Femapの「解析」→「解析マネージャ」で、該当する実行の「ログファイル」を開きます。または、作業ディレクトリに生成された`.log`ファイルをテキストエディタで開きます。エラーの手がかりは、通常、ファイルの最後の方にあります。「USER FATAL MESSAGE」で始まる行を探してください。例えば、「USER FATAL MESSAGE 6471 (UFCARD)」は、材料データの入力形式が間違っていることを示します。エラーコードとメッセージをそのまま検索すれば、Siemensのサポート記事やユーザーコミュニティで解決策が見つかることがほとんどです。
解析は正常終了したのに、後処理で変位や応力が表示されません。「No Result Data」と出ます。なぜですか?
ソルバーの出力設定が間違っている可能性が高いです。Femapで解析設定をする際、「出力要求」を確認してください。Nastranの場合、変位を出力するには`DISPLACEMENT(SORT1,REAL)=ALL`、応力を出力するには`STRESS(SORT1,REAL,VONMISES,BILIN)=ALL`といった出力リクエストカードが必要です。Femapのデフォルトテンプレートではこれらが設定されていますが、カスタマイズしたテンプレートを使っていると抜け落ちていることがあります。解析制御ファイル(.f04または.log)を開き、`O U T P U T F R O M G R I D P O I N T W E I G H T G E N E R A T O R` という行の後に結果出力に関する記述があるか確認しましょう。
大きなモデルでメッシュを生成しようとすると、Femapの応答が極端に遅くなったり、クラッシュします。メモリ不足ですか?

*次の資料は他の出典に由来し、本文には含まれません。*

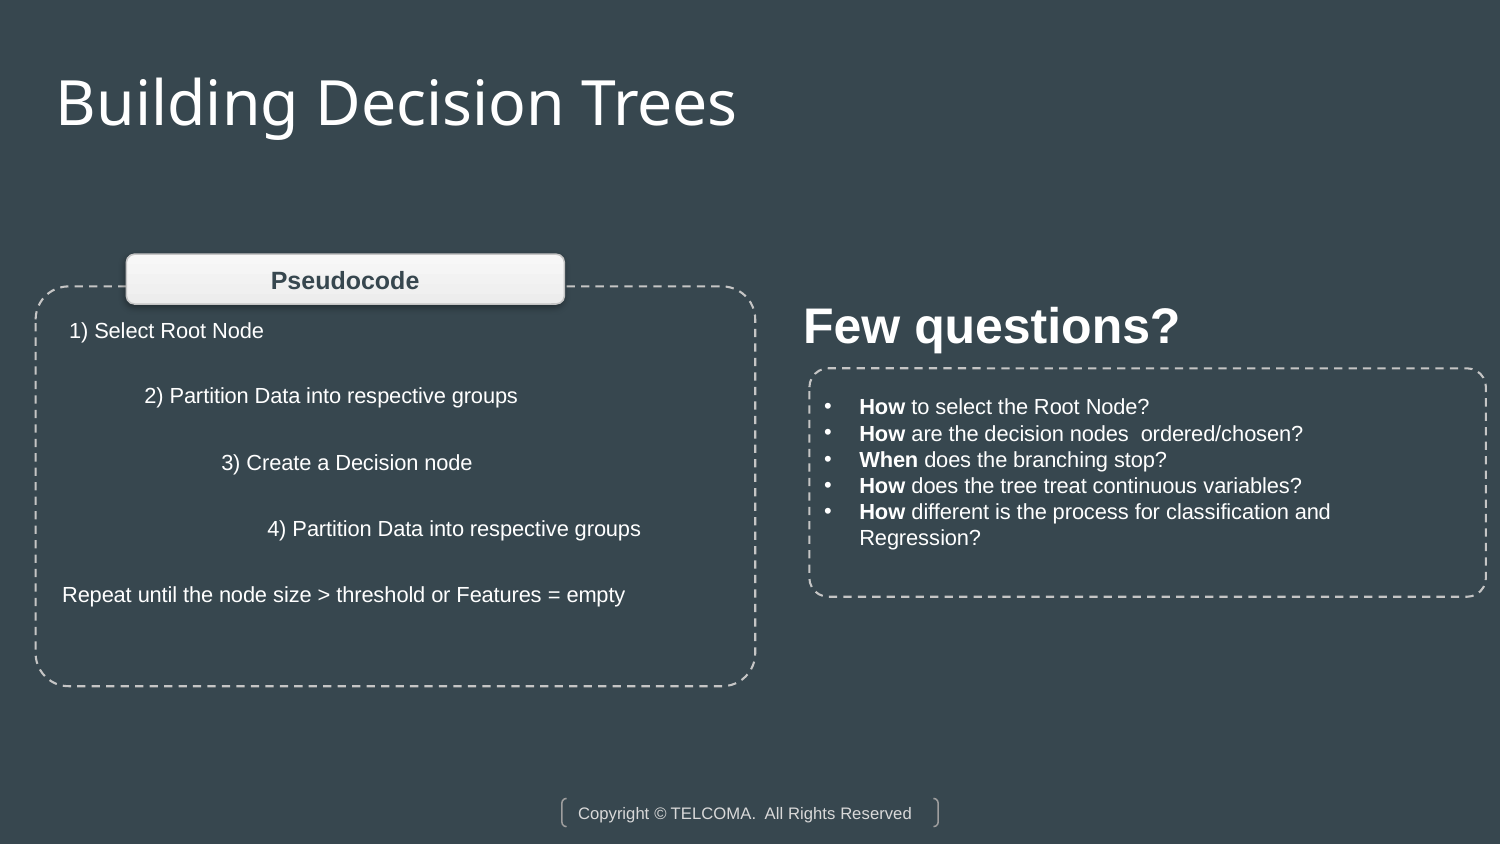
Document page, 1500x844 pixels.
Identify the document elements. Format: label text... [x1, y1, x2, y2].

text_box Pseudocode [125, 253, 566, 305]
text_box [33, 284, 758, 689]
title Building Decision Trees [40, 47, 1335, 211]
text_box Few questions? [788, 286, 1196, 362]
text_box How to select the Root Node? How are the decision nodes ordered/chosen? When does the branching stop? How does the tree treat continuous variables? How different is the process for classification and Regression? [809, 306, 1450, 376]
text_box [807, 366, 1489, 599]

メモリ不足が一因ですが、メッシュアルゴリズムの選択も重要です。複雑な3Dソリッドの場合、「テトラメッシュ」よりも「パラメトリックソリッドメッシュ」の方が安定して生成できることが多いです。また、メッシュ生成前に「詳細オプション」で「メモリ使用量」を「最大」に設定してみてください。根本的には、64ビット版のFemapを使用し、PCに物理メモリを32GB以上搭載することが推奨されます。どうしてもダメな場合は、モデルを「ボリューム」ごとに分割し、部分ごとにメッシュを生成してから結合する方法もあります。